As the country’s financial capital and major center of cultural production, Mumbai (erstwhile Bombay) sits at the confluence of economic activity, cinematic enterprise and ideas of modernity.  On December 3rd 2020, Columbia Global Centers | Mumbai organized a lecture and panel discussion featuring Debashree Mukherjee, Assistant Professor of Film and Media at Columbia University, marking the launch of her new book, Bombay Hustle: Making Movies in a Colonial City (Columbia University Press and Penguin Random House 2020).  Offering a panoramic portrait of the consolidation of the Bombay film industry during the talkie transition of the 1930s, and set in the backdrop of momentous changes such as the anti-colonial movement, city worker strikes, and the rise of an entrepreneurial trading class, Professor Mukherjee illustrated the manner in which the Bombay film industry historically energized a range of practices and practitioners, playing a crucial and compelling role in the life and imagination of modern India.  The program was part of the ‘The Columbia Global Book Series’, a partnership between the Global Centers and Columbia University Press, with Penguin Random House, the book’s publisher in India, as an outreach partner. 

Drawing on her original archival research and innovative transdisciplinary approach, Professor Mukherjee shared how cinema extends into every area of urban life and the screen is only one part of an ecology of people and networks that mutually constitute a cine-ecology.  Using this term as a conceptual touchstone and methodological lens for examination, she probed the industry’s myriad set of people situated in different roles and functions, institutions, technologies, and environments that collectively shaped the production and circulation of cinematic meaning in the historic period of 1930s Bombay. The lens of cine-ecology also offers a dynamic and inclusive framework that not only addresses the complexities of filmmaking but also extends to cinema’s relations to the larger urban cityscape of Bombay and its other industries including cotton trade, communications and media such as radio and gramophone, and literature. 

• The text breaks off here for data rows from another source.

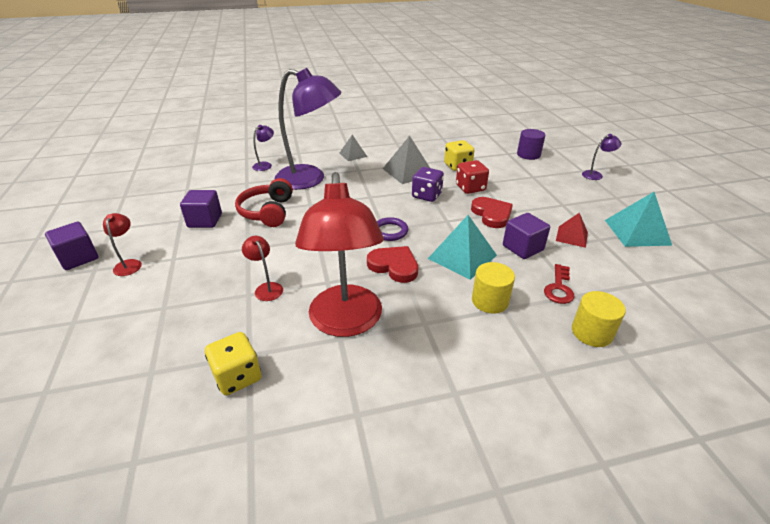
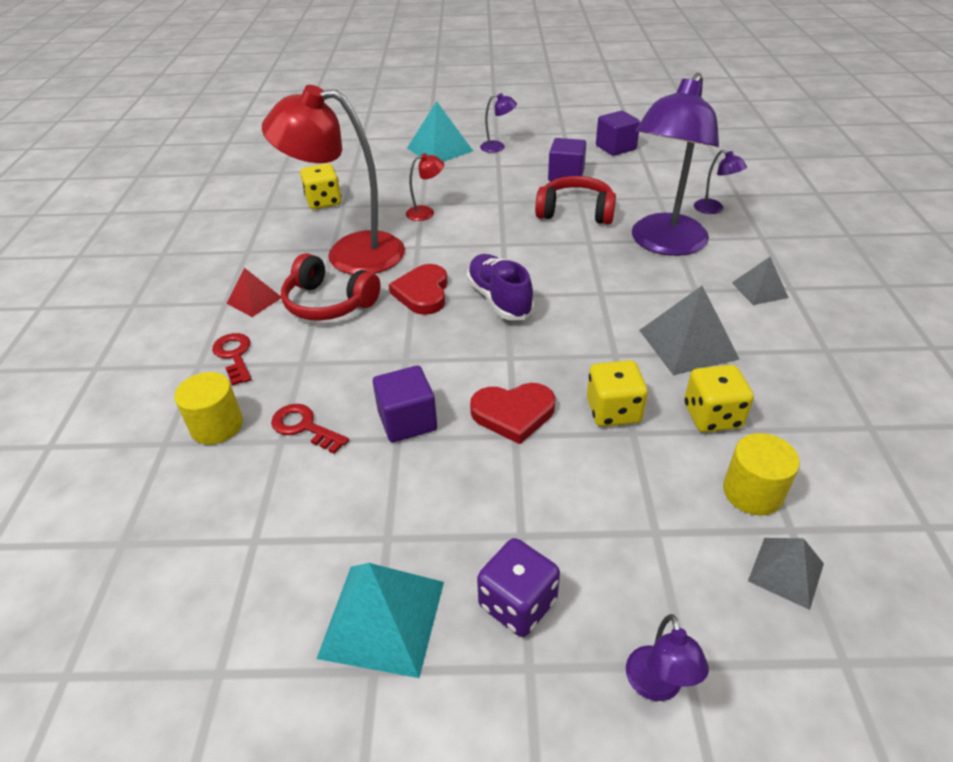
camera: 105 degrees right, 5 degrees up
(78, 258) = (517, 126): purple cube -> purple cube (615, 148)
(129, 264) = (498, 147): red lamp -> purple lamp
(390, 231) = (499, 299): purple ring -> purple shoe
(394, 266) = (422, 293): red heart -> red heart turned 135 degrees clockwise
(426, 195) = (594, 351): purple dice -> purple dice (517, 603)
(426, 315) = (328, 303): none -> red headphones
(462, 257) = (415, 352): turquoise pyramid -> turquoise pyramid (439, 149)
(470, 188) = (613, 411): red dice -> yellow dice
(490, 301) = (320, 355): yellow cylinder -> yellow cylinder (752, 492)
(520, 353) = (234, 355): none -> red key
(528, 155) = (786, 572): purple cylinder -> grey pyramid
(571, 236) = (411, 498): red pyramid -> red pyramid (254, 300)

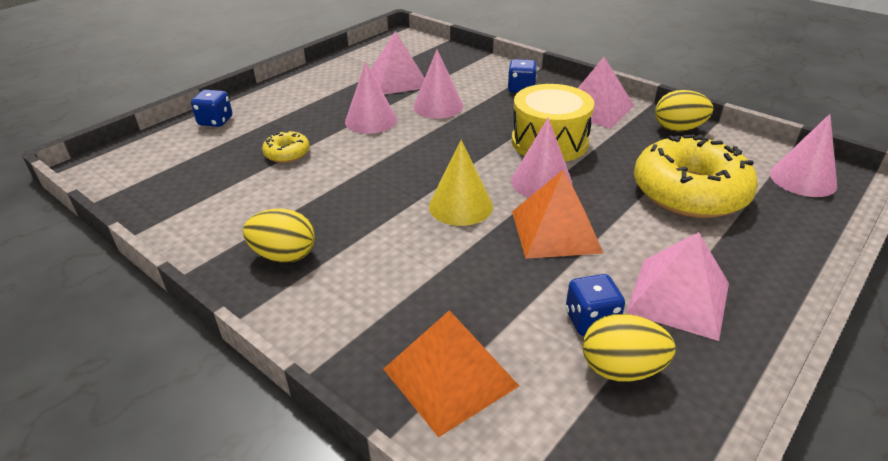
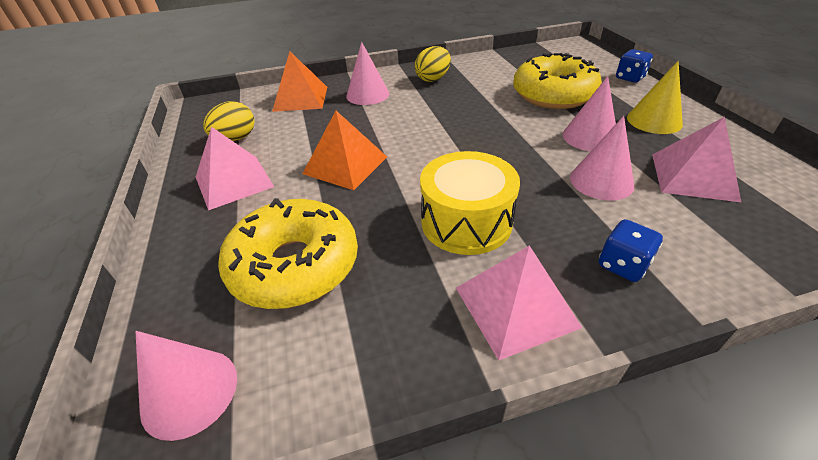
camera: 125 degrees right, 5 degrees up
(287, 153) = (553, 95): yellow donut -> yellow donut, size x2.22
(460, 206) = (417, 139): yellow cone -> yellow cone (654, 120)
(541, 182) = (406, 185): pink cone -> pink cone (367, 94)
(591, 321) = (269, 144): blue dice -> none
(678, 129) = (398, 360): yellow egg -> none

Professor Mukherjee considered questions of film, finance, technology and urban history in the book to paint a picture of the Bombay film industry as an entity with its own life force and rhythms that was in a constant state of becoming.  She used the term ‘hustle’ to bring to fore the myriad transactions and negotiations enmeshed in the sphere of the Bombay film industry- from speculations in raising finances and raising organizational and professional respectability, to the daily struggles of cine-workers, including actors, stunt persons, extras and others, that were complicated by their class, caste and gender vulnerabilities.  

The next segment of the program saw comments on the book from leading film scholars- Tejaswini Ganti, Associate Professor of Anthropology at New York University, and Ranjani Mazumdar, Professor of Cinema Studies at the School of Arts and Aesthetics at Jawaharlal Nehru University. The question and answer session that followed was moderated by Dr. Ravina Aggarwal, Director of Columbia Global Centers | Mumbai, and generated lively participation from the audience. The discussion centered around the role of fans, workers in 1930s Bombay and the relations of the film industry with other forms of labor and industry, the influence of the national political climate, and technological elements in cinema’s progress over the decades.  Panelists also reflected on the similarities and differences between the Bombay film industry of the 1930s and present times. 

The program was also part of the Center’s continued focus on urban knowledge systems, and provided a platform for understanding practices of urban inclusion and history while examining film as a methodological tool in the study of history as part of the Center’s Historical Methodology initiative.  From the post-program feedback collected from participants, a majority indicated that the program had helped advance their knowledge of the Indian film industry and practices, the history of Mumbai and urban inclusion, and historical research methods, and would help them in their own research in their role as academics, researchers, educators, cultural professionals and students.